Endorsing Safe Sleep: Helping Nurses Turn Recommendations Into Reality
Article first published online: 11 JUN 2013
© 2013 AWHONN, the Association of Women's Health, Obstetric and Neonatal Nurses
Journal of Obstetric, Gynecologic, & Neonatal Nursing
Special Issue: 2013 Convention Proceedings
Volume 42, Issue s1, page S31, June 2013
How to Cite
Hitchcock, S. C., Owen, K. M. and Young, L. J. (2013), Endorsing Safe Sleep: Helping Nurses Turn Recommendations Into Reality. Journal of Obstetric, Gynecologic, & Neonatal Nursing, 42: S31. doi: 10.1111/1552-6909.12092
- Issue published online: 11 JUN 2013
- Article first published online: 11 JUN 2013
- safe sleep;
- sudden infant death syndrome;
- SIDS prevention;
- safe sleep recommendations
Purpose for the Program
Sudden infant death syndrome (SIDS) is now considered preventable. Since 1992, the recommendations of the American Academy of Pediatrics (AAP) for SIDS prevention or safe sleep have been considered best practice. In 2011, AAP published an expanded list of safe sleep recommendations. Neonatal nurses are now being asked to endorse these strategies from the time of birth.
Multiple studies have described inconsistent safe sleep practices among hospital nurses, which leads to confusion for parents. SIDS prevention efforts have been hindered by neonatal nurses’ failure to model safe sleep behaviors and educate parents. Furthermore, some of the recommendations have been met with resistance, with other so-called experts creating controversy and skepticism. This controversy has created significant barriers and added to the confusion for both nurses and parents, creating a difficult learning environment. The purpose of this program was to not only teach nurses the safe sleep recommendations, but to also address the controversy and provide answers to their concerns.
The safe sleep program of this maternal–newborn unit was developed to educate and convince nursing staff that SIDS can be prevented. These nurses would then be prepared and motivated to convince parents of the need to follow the safe sleep recommendations.
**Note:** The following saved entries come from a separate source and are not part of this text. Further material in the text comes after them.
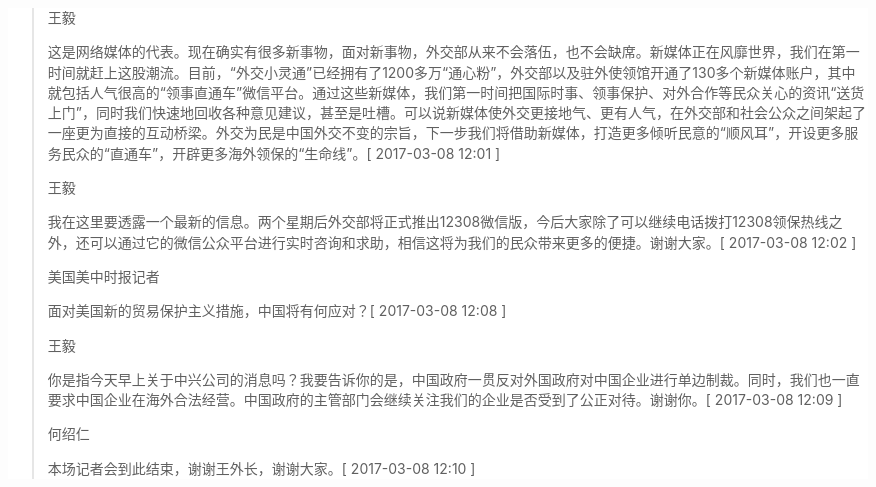 > 
> 王毅
> 
> 这是网络媒体的代表。现在确实有很多新事物，面对新事物，外交部从来不会落伍，也不会缺席。新媒体正在风靡世界，我们在第一时间就赶上这股潮流。目前，“外交小灵通”已经拥有了1200多万“通心粉”，外交部以及驻外使领馆开通了130多个新媒体账户，其中就包括人气很高的“领事直通车”微信平台。通过这些新媒体，我们第一时间把国际时事、领事保护、对外合作等民众关心的资讯“送货上门”，同时我们快速地回收各种意见建议，甚至是吐槽。可以说新媒体使外交更接地气、更有人气，在外交部和社会公众之间架起了一座更为直接的互动桥梁。外交为民是中国外交不变的宗旨，下一步我们将借助新媒体，打造更多倾听民意的“顺风耳”，开设更多服务民众的“直通车”，开辟更多海外领保的“生命线”。[ 2017-03-08 12:01 ]
> 
> 
> 王毅
> 
> 我在这里要透露一个最新的信息。两个星期后外交部将正式推出12308微信版，今后大家除了可以继续电话拨打12308领保热线之外，还可以通过它的微信公众平台进行实时咨询和求助，相信这将为我们的民众带来更多的便捷。谢谢大家。[ 2017-03-08 12:02 ]
> 
> 
> 美国美中时报记者
> 
> 面对美国新的贸易保护主义措施，中国将有何应对？[ 2017-03-08 12:08 ]
> 
> 
> 王毅
> 
> 你是指今天早上关于中兴公司的消息吗？我要告诉你的是，中国政府一贯反对外国政府对中国企业进行单边制裁。同时，我们也一直要求中国企业在海外合法经营。中国政府的主管部门会继续关注我们的企业是否受到了公正对待。谢谢你。[ 2017-03-08 12:09 ]
> 
> 
> 何绍仁
> 
> 本场记者会到此结束，谢谢王外长，谢谢大家。[ 2017-03-08 12:10 ]

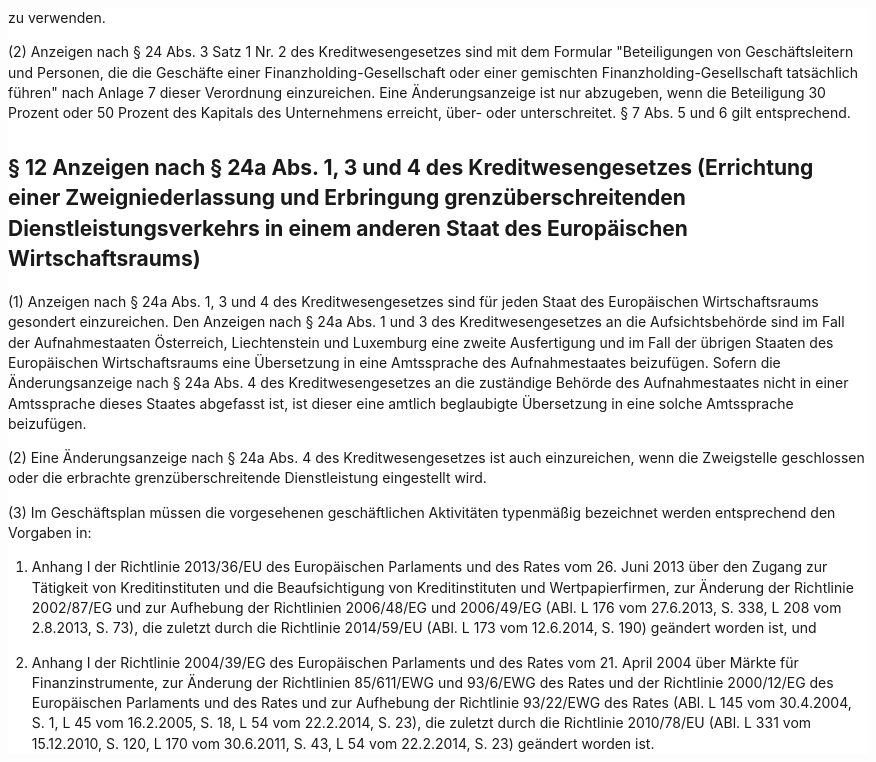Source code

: 

zu verwenden.

(2) Anzeigen nach § 24 Abs. 3 Satz 1 Nr. 2 des Kreditwesengesetzes
sind mit dem Formular "Beteiligungen von Geschäftsleitern und
Personen, die die Geschäfte einer Finanzholding-Gesellschaft oder
einer gemischten Finanzholding-Gesellschaft tatsächlich führen" nach
Anlage 7 dieser Verordnung einzureichen. Eine Änderungsanzeige ist nur
abzugeben, wenn die Beteiligung 30 Prozent oder 50 Prozent des
Kapitals des Unternehmens erreicht, über- oder unterschreitet. § 7
Abs. 5 und 6 gilt entsprechend.


## § 12 Anzeigen nach § 24a Abs. 1, 3 und 4 des Kreditwesengesetzes (Errichtung einer Zweigniederlassung und Erbringung grenzüberschreitenden Dienstleistungsverkehrs in einem anderen Staat des Europäischen Wirtschaftsraums)

(1) Anzeigen nach § 24a Abs. 1, 3 und 4 des Kreditwesengesetzes sind
für jeden Staat des Europäischen Wirtschaftsraums gesondert
einzureichen. Den Anzeigen nach § 24a Abs. 1 und 3 des
Kreditwesengesetzes an die Aufsichtsbehörde sind im Fall der
Aufnahmestaaten Österreich, Liechtenstein und Luxemburg eine zweite
Ausfertigung und im Fall der übrigen Staaten des Europäischen
Wirtschaftsraums eine Übersetzung in eine Amtssprache des
Aufnahmestaates beizufügen. Sofern die Änderungsanzeige nach § 24a
Abs. 4 des Kreditwesengesetzes an die zuständige Behörde des
Aufnahmestaates nicht in einer Amtssprache dieses Staates abgefasst
ist, ist dieser eine amtlich beglaubigte Übersetzung in eine solche
Amtssprache beizufügen.

(2) Eine Änderungsanzeige nach § 24a Abs. 4 des Kreditwesengesetzes
ist auch einzureichen, wenn die Zweigstelle geschlossen oder die
erbrachte grenzüberschreitende Dienstleistung eingestellt wird.

(3) Im Geschäftsplan müssen die vorgesehenen geschäftlichen
Aktivitäten typenmäßig bezeichnet werden entsprechend den Vorgaben in:

1.  Anhang I der Richtlinie 2013/36/EU des Europäischen Parlaments und des
    Rates vom 26. Juni 2013 über den Zugang zur Tätigkeit von
    Kreditinstituten und die Beaufsichtigung von Kreditinstituten und
    Wertpapierfirmen, zur Änderung der Richtlinie 2002/87/EG und zur
    Aufhebung der Richtlinien 2006/48/EG und 2006/49/EG (ABl. L 176 vom
    27\.6.2013, S. 338, L 208 vom 2.8.2013, S. 73), die zuletzt durch die
    Richtlinie 2014/59/EU (ABl. L 173 vom 12.6.2014, S. 190) geändert
    worden ist, und


2.  Anhang I der Richtlinie 2004/39/EG des Europäischen Parlaments und des
    Rates vom 21. April 2004 über Märkte für Finanzinstrumente, zur
    Änderung der Richtlinien 85/611/EWG und 93/6/EWG des Rates und der
    Richtlinie 2000/12/EG des Europäischen Parlaments und des Rates und
    zur Aufhebung der Richtlinie 93/22/EWG des Rates (ABl. L 145 vom
    30\.4.2004, S. 1, L 45 vom 16.2.2005, S. 18, L 54 vom 22.2.2014, S.
    23), die zuletzt durch die Richtlinie 2010/78/EU (ABl. L 331 vom
    15\.12.2010, S. 120, L 170 vom 30.6.2011, S. 43, L 54 vom 22.2.2014, S.
    23) geändert worden ist.
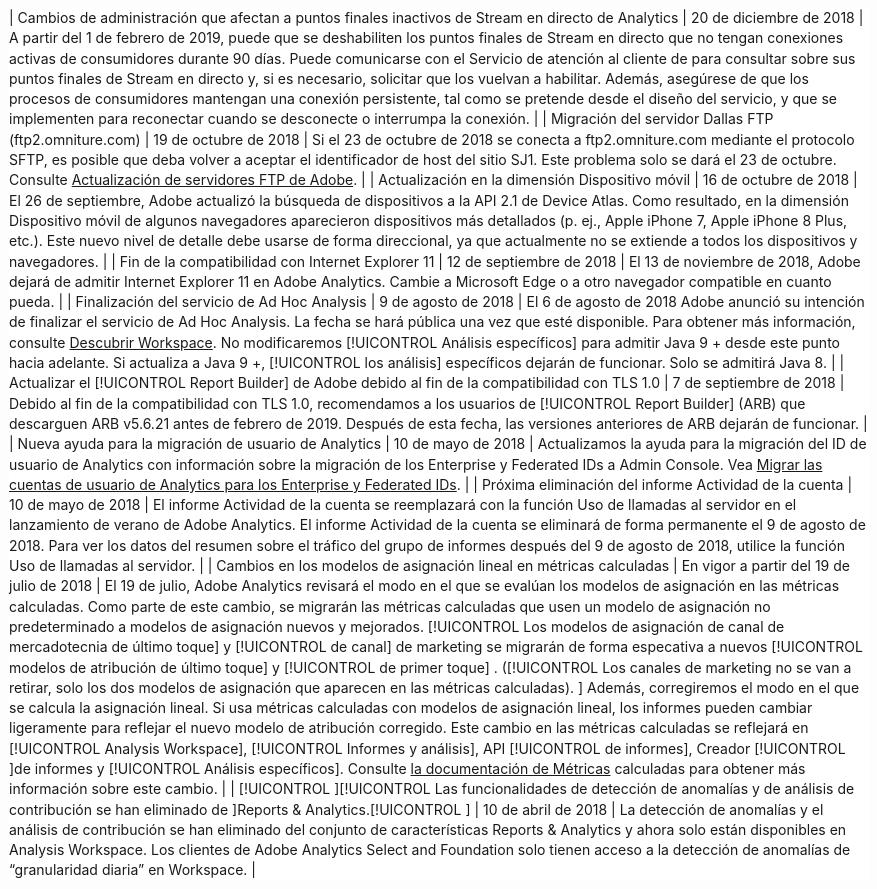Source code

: | Cambios de administración que afectan a puntos finales inactivos de Stream en directo de Analytics | 20 de diciembre de 2018 | A partir del 1 de febrero de 2019, puede que se deshabiliten los puntos finales de Stream en directo que no tengan conexiones activas de consumidores durante 90 días. Puede comunicarse con el Servicio de atención al cliente de para consultar sobre sus puntos finales de Stream en directo y, si es necesario, solicitar que los vuelvan a habilitar. Además, asegúrese de que los procesos de consumidores mantengan una conexión persistente, tal como se pretende desde el diseño del servicio, y que se implementen para reconectar cuando se desconecte o interrumpa la conexión. |
| Migración del servidor Dallas FTP (ftp2.omniture.com) | 19 de octubre de 2018 | Si el 23 de octubre de 2018 se conecta a ftp2.omniture.com mediante el protocolo SFTP, es posible que deba volver a aceptar el identificador de host del sitio SJ1. Este problema solo se dará el 23 de octubre. Consulte [Actualización de servidores FTP de Adobe](https://marketing.adobe.com/resources/help/en_US/whitepapers/ftp/ftp_upgrade.html). |
| Actualización en la dimensión Dispositivo móvil | 16 de octubre de 2018 | El 26 de septiembre, Adobe actualizó la búsqueda de dispositivos a la API 2.1 de Device Atlas. Como resultado, en la dimensión Dispositivo móvil de algunos navegadores aparecieron dispositivos más detallados (p. ej., Apple iPhone 7, Apple iPhone 8 Plus, etc.). Este nuevo nivel de detalle debe usarse de forma direccional, ya que actualmente no se extiende a todos los dispositivos y navegadores. |
| Fin de la compatibilidad con Internet Explorer 11 | 12 de septiembre de 2018 | El 13 de noviembre de 2018, Adobe dejará de admitir Internet Explorer 11 en Adobe Analytics. Cambie a Microsoft Edge o a otro navegador compatible en cuanto pueda. |
| Finalización del servicio de Ad Hoc Analysis | 9 de agosto de 2018 | El 6 de agosto de 2018 Adobe anunció su intención de finalizar el servicio de Ad Hoc Analysis. La fecha se hará pública una vez que esté disponible. Para obtener más información, consulte [Descubrir Workspace](https://spark.adobe.com/page/S9Bhp66VJ2fEn/). No modificaremos [!UICONTROL Análisis específicos] para admitir Java 9 + desde este punto hacia adelante. Si actualiza a Java 9 +, [!UICONTROL los análisis] específicos dejarán de funcionar. Solo se admitirá Java 8. |
| Actualizar el [!UICONTROL Report Builder] de Adobe debido al fin de la compatibilidad con TLS 1.0 | 7 de septiembre de 2018 | Debido al fin de la compatibilidad con TLS 1.0, recomendamos a los usuarios de [!UICONTROL Report Builder] (ARB) que descarguen ARB v5.6.21 antes de febrero de 2019. Después de esta fecha, las versiones anteriores de ARB dejarán de funcionar. |
| Nueva ayuda para la migración de usuario de Analytics | 10 de mayo de 2018 | Actualizamos la ayuda para la migración del ID de usuario de Analytics con información sobre la migración de los Enterprise y Federated IDs a Admin Console. Vea [Migrar las cuentas de usuario de Analytics para los Enterprise y Federated IDs](https://marketing.adobe.com/resources/help/en_US/experience-cloud/admin-console/analytics-migration/migrate-enterprise.html). |
| Próxima eliminación del informe Actividad de la cuenta | 10 de mayo de 2018 | El informe Actividad de la cuenta se reemplazará con la función Uso de llamadas al servidor en el lanzamiento de verano de Adobe Analytics. El informe Actividad de la cuenta se eliminará de forma permanente el 9 de agosto de 2018. Para ver los datos del resumen sobre el tráfico del grupo de informes después del 9 de agosto de 2018, utilice la función Uso de llamadas al servidor. |
| Cambios en los modelos de asignación lineal en métricas calculadas | En vigor a partir del 19 de julio de 2018 | El 19 de julio, Adobe Analytics revisará el modo en el que se evalúan los modelos de asignación en las métricas calculadas. Como parte de este cambio, se migrarán las métricas calculadas que usen un modelo de asignación no predeterminado a modelos de asignación nuevos y mejorados. [!UICONTROL Los modelos de asignación de canal de mercadotecnia de último toque] y [!UICONTROL de canal] de marketing se migrarán de forma especativa a nuevos [!UICONTROL modelos de atribución de último toque] y [!UICONTROL de primer toque] . ([!UICONTROL Los canales de marketing no se van a retirar, solo los dos modelos de asignación que aparecen en las métricas calculadas). ] Además, corregiremos el modo en el que se calcula la asignación lineal. Si usa métricas calculadas con modelos de asignación lineal, los informes pueden cambiar ligeramente para reflejar el nuevo modelo de atribución corregido. Este cambio en las métricas calculadas se reflejará en [!UICONTROL Analysis Workspace], [!UICONTROL Informes y análisis], API [!UICONTROL de informes], Creador [!UICONTROL ]de informes y [!UICONTROL Análisis específicos]. Consulte [la documentación de Métricas](https://marketing.adobe.com/resources/help/en_US/analytics/calcmetrics/m_metric_type_alloc.html) calculadas para obtener más información sobre este cambio. |
| [!UICONTROL ][!UICONTROL Las funcionalidades de detección de anomalías y de análisis de contribución se han eliminado de ]Reports &amp; Analytics.[!UICONTROL ] | 10 de abril de 2018 | La detección de anomalías y el análisis de contribución se han eliminado del conjunto de características Reports &amp; Analytics y ahora solo están disponibles en Analysis Workspace. Los clientes de Adobe Analytics Select and Foundation solo tienen acceso a la detección de anomalías de “granularidad diaria” en Workspace. |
Implementation, Outcomes, and Evaluation
This program was designed as a nursing competency that was slowly implemented over a 1-year period, with the content broken into four modules. A pretest was given before the first module. After the first module, which was an overview of all the strategies, key unsafe sleep practices were identified and a list of nursing practices that needed to be modified was provided. In the months following, in-depth information on each strategy was provided, resources were created to assist with the education of parents, and crib audits were performed to monitor progress. At the end of the year a post test showed marked improvement of nurses’ knowledge and crib audits showed marked improvement of safe sleep behaviors modeled by nurses.
Implications for Nursing Practice
The United States and New Zealand have the highest rates of SIDS and other sleep-related deaths among developed nations. Safe sleep recommendations are considered best practice, yet neonatal nurses have been slow to implement them. Working to break through the barriers and controversy with evidence and dialogue will move us toward a unified endorsement of the safe sleep recommendations.